Our auto based transportation system adds to the climate challenge and the congestion reduces our quality of life.

Our economy is dependent on selling giant second homes that unduly add to the causes of climate change and other local environmental stresses. Most local businesses serve second home owners and other transient resort visitors who come here for the natural beauty and recreation. If this area was devastated by a big storm or we let our environment degrade too much it will hurt this type of economy.

What are the things we can do to make our homes and our community more resilient?
Increase adoption of energy efficiency technologies, wind power, battery storage and solar roofs. Add solar hot water and install ‘heat pumps’ for heating when your boiler needs to be replaced. A big step would be locally controlled ‘smart micro-grids’ which efficiently balance energy supply and use. The East End sends many millions of dollars out of the community to buy its energy. Local energy efficiency and renewable energy businesses can create local jobs that would keep that money in the community.

We should pursue ‘mesh communication networks’, currently used in military and disaster situations, where each cell phone or home or business communication hub becomes a relay to all other phones and hubs nearby. With mesh networks if one part of the system goes down there are lots of other sub-sets of the system that remain operational.

More local farms and family garden plots would help if food distribution was disrupted and growing your own helps defray high local food costs. This helps being economically resilient.

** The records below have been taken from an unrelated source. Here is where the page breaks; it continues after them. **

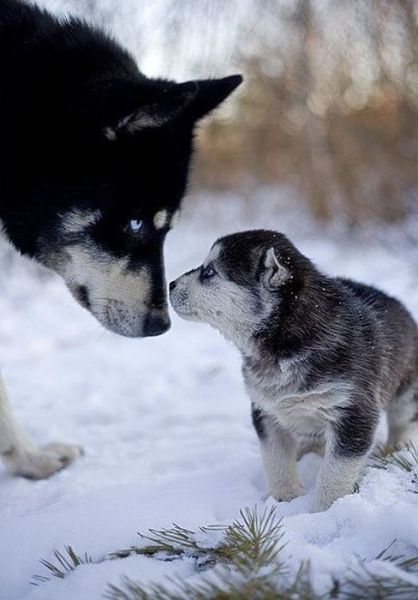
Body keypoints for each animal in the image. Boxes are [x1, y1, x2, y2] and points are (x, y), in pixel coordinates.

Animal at [170, 230, 418, 510]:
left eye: (209, 272)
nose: (170, 285)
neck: (285, 344)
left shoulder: (354, 411)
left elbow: (335, 472)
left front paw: (326, 509)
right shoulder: (266, 411)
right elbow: (275, 458)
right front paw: (284, 498)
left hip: (407, 392)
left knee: (402, 421)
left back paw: (397, 449)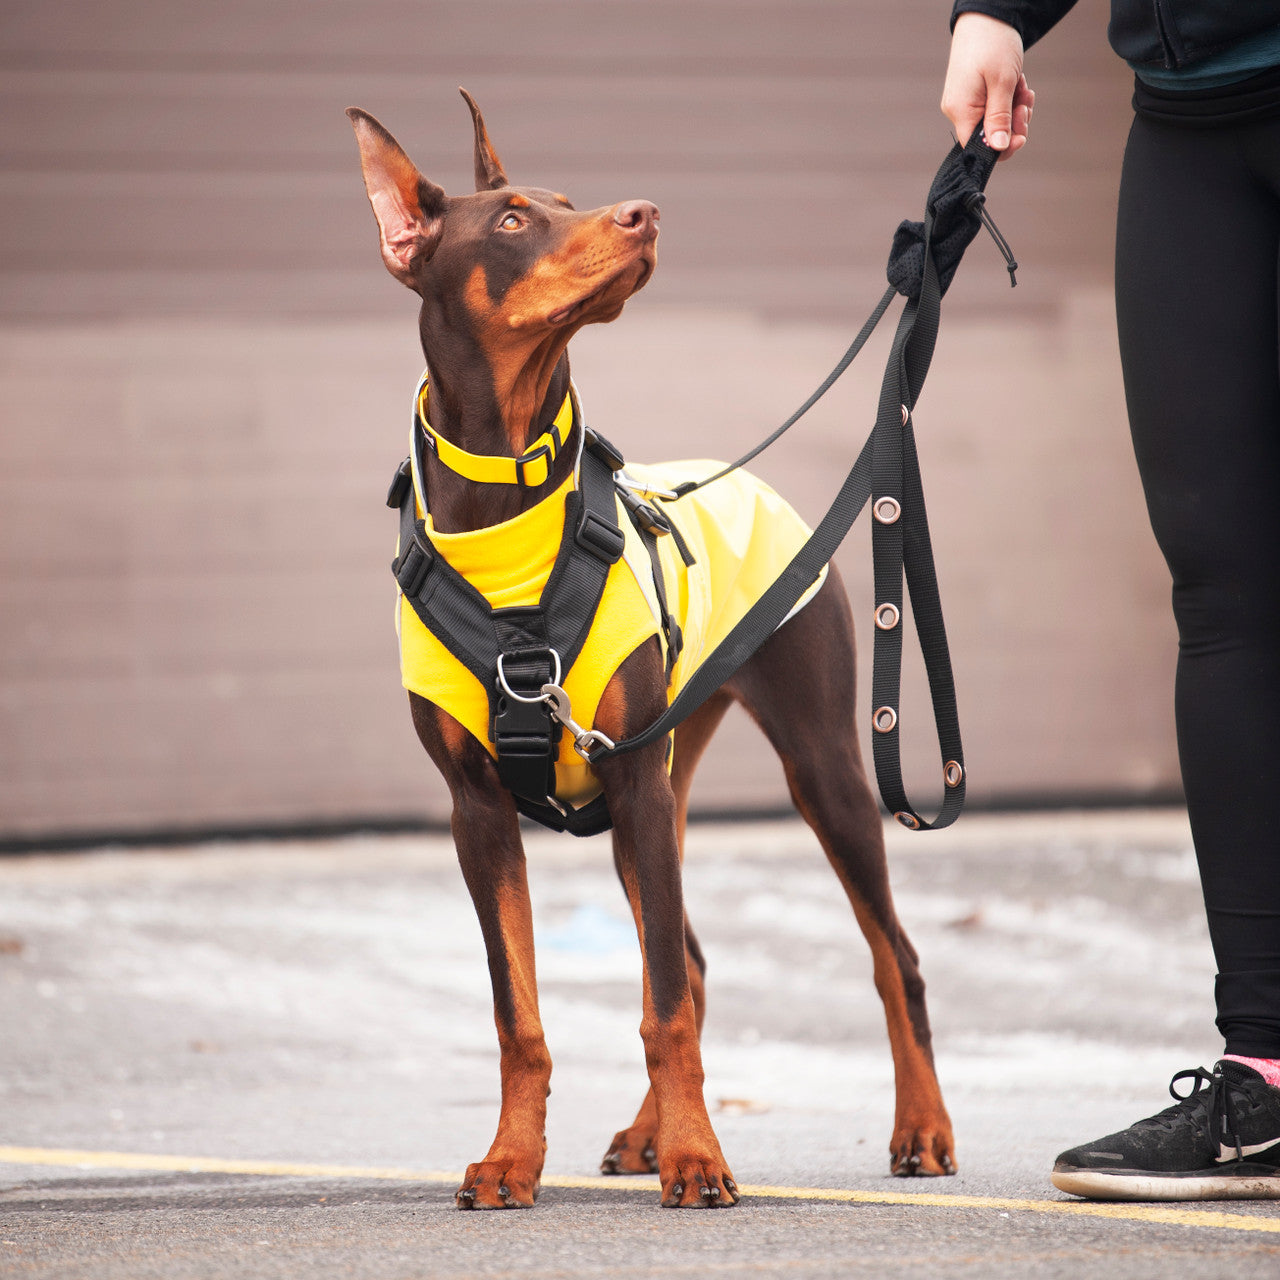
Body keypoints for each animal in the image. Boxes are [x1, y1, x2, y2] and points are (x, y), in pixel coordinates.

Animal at [345, 90, 957, 1208]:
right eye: (511, 220)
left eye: (567, 198)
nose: (643, 213)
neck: (507, 504)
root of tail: (743, 475)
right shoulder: (479, 810)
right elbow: (521, 1013)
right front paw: (511, 1159)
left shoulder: (631, 783)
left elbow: (662, 1002)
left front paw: (697, 1158)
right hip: (661, 788)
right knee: (693, 956)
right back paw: (640, 1133)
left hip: (817, 767)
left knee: (892, 955)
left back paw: (920, 1126)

Public transportation and bike trails would make us more resilient because people can power bikes themselves and public transport moves more people per unit of money and energy.

What are things that residents of the East End can do to help or participate in being resilient?
Understand your ecological footprint and work to cut it in half. Europeans and Japanese on average, live with an ecological footprint that is half of the average American’s so it doesn’t mean reducing quality of life. Produce your own renewable energy. Don’t waste or buy too many things you don’t need. Buy things like local food that have a positive impact.

Communicate to your representatives you want policy’s that promote a sustainable future including local energy independence, sustainable agriculture and water quality.

Every way we can become more self-reliant and do more with less makes us stronger and more resilient.

The Hamptons can remain more resilient and sustainable than many other parts of the world, but only if our collective actions are resilient and sustainable.